• **Description of the task**: From the summary page on exploration with foundation agents, set down the passage from "Keywords: multi-turn interaction, environments, foundation" up to and including "as latent skills." without changing a word.

Exploring exploration with foundation agents in interactive environments

Daniel P. Sawyer; Nan Rosemary Ke; Hubert Soyer; Martin Engelcke; John Reid; David P Reichert; Drew A. Hudson; Alexander Lerchner; Danilo Jimenez Rezende; Timothy P Lillicrap; Michael Curtis Mozer; Jane X Wang

Exploring exploration with foundation agents in interactive environments

Daniel P. Sawyer, Nan Rosemary Ke, Hubert Soyer, Martin Engelcke, John Reid, David P Reichert, Drew A. Hudson, Alexander Lerchner, Danilo Jimenez Rezende, Timothy P Lillicrap, Michael Curtis Mozer, Jane X Wang

Published: 19 Sept 2025, Last Modified: 19 Sept 2025NeurIPS 2025 Workshop EWMEveryoneRevisionsBibTeXCC BY 4.0

Keywords: multi-turn interaction, environments, foundation agents, exploration, meta-learning, world models, in-context learning, benchmarking, embodied agents

TL;DR: By scaling interactive environment complexity, we show that while foundation models struggle to meta-learn and adapt in extended multi-trial tasks, these capabilities can be elicited through summarization prompts, revealing them as latent skills.

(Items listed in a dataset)

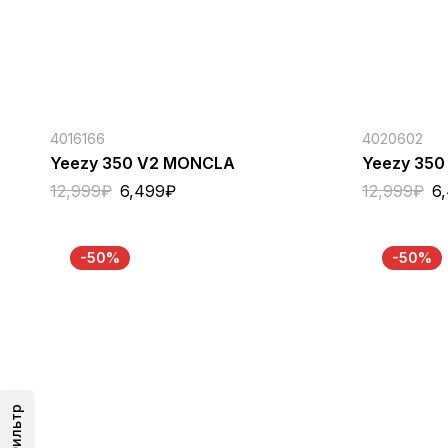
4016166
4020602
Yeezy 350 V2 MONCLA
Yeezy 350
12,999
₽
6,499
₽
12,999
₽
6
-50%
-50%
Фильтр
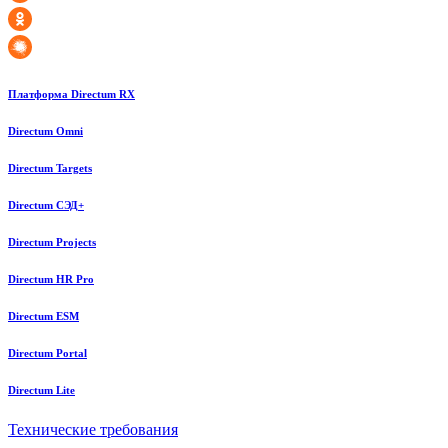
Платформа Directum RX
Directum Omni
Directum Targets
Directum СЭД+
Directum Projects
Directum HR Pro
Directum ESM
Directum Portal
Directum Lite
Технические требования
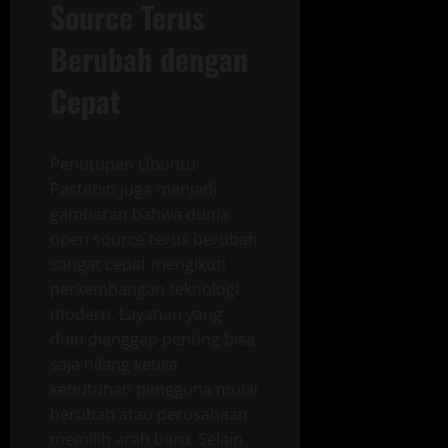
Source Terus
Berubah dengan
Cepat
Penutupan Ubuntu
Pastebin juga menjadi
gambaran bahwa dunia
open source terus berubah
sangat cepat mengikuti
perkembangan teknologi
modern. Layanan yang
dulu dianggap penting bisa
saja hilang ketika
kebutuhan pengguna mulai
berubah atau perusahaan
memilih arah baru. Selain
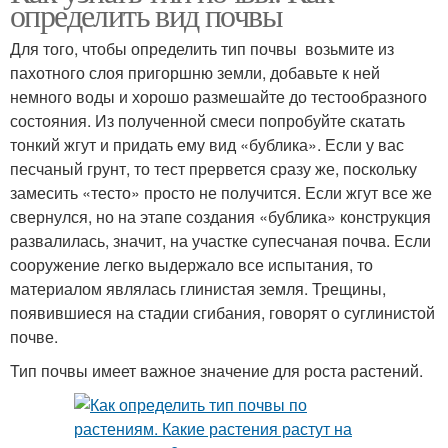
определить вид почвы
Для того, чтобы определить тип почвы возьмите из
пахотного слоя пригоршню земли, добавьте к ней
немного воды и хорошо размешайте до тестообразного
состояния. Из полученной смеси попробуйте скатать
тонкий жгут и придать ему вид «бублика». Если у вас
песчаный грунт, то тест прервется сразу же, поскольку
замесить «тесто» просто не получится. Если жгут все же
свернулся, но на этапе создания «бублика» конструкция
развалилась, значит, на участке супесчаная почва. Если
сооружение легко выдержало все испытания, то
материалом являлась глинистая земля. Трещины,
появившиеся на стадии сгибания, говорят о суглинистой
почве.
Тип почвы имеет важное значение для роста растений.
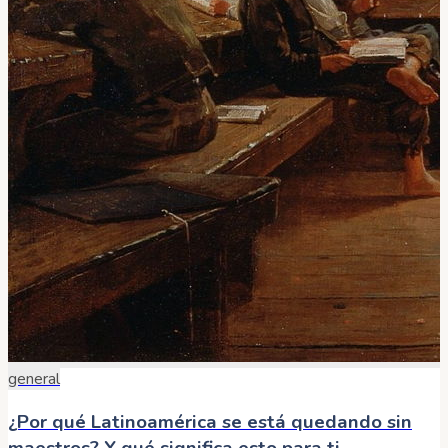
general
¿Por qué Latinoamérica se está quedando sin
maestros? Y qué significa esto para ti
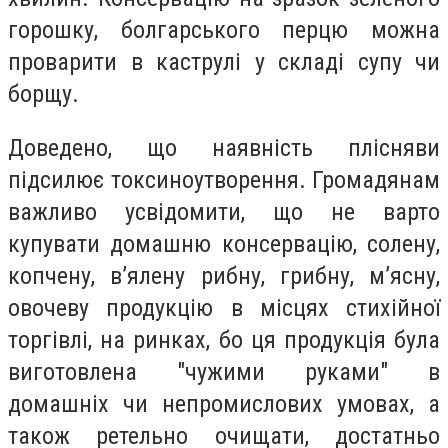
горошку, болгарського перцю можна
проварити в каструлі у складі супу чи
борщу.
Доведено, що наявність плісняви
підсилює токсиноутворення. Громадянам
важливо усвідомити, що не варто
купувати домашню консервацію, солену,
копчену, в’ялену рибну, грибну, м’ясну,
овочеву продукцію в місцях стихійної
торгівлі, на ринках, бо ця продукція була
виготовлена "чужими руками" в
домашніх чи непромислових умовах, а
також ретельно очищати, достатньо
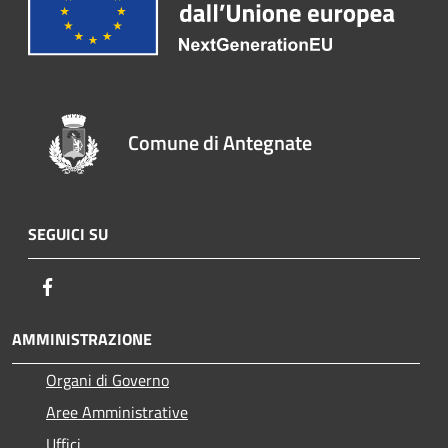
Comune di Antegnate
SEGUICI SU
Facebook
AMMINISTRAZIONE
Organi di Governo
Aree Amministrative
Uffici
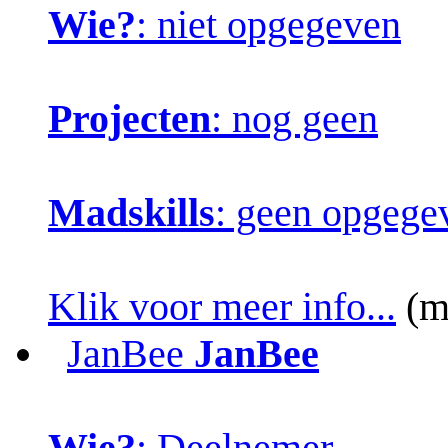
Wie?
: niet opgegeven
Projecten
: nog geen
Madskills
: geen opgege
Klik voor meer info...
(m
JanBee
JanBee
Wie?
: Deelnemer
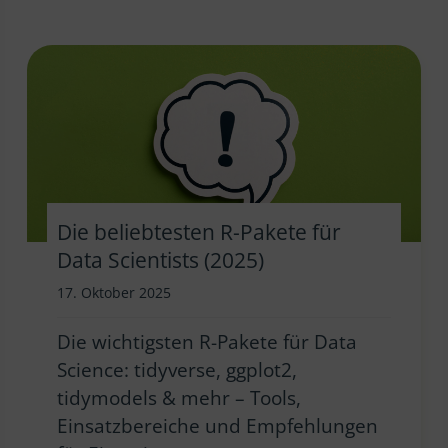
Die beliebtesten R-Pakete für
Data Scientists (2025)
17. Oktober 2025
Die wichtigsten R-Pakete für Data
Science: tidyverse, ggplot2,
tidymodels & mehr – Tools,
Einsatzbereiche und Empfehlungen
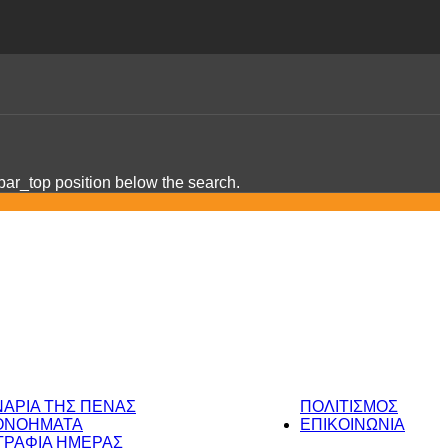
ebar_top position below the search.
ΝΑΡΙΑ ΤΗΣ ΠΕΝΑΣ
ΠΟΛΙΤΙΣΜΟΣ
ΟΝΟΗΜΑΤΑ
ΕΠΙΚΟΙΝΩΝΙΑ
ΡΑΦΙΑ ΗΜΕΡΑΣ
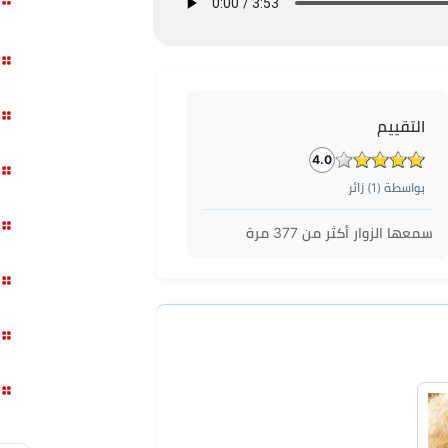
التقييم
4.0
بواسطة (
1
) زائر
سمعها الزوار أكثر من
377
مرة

• **Answer to the problem**:
Keywords: multi-turn interaction, environments, foundation agents, exploration, meta-learning, world models, in-context learning, benchmarking, embodied agents

TL;DR: By scaling interactive environment complexity, we show that while foundation models struggle to meta-learn and adapt in extended multi-trial tasks, these capabilities can be elicited through summarization prompts, revealing them as latent skills.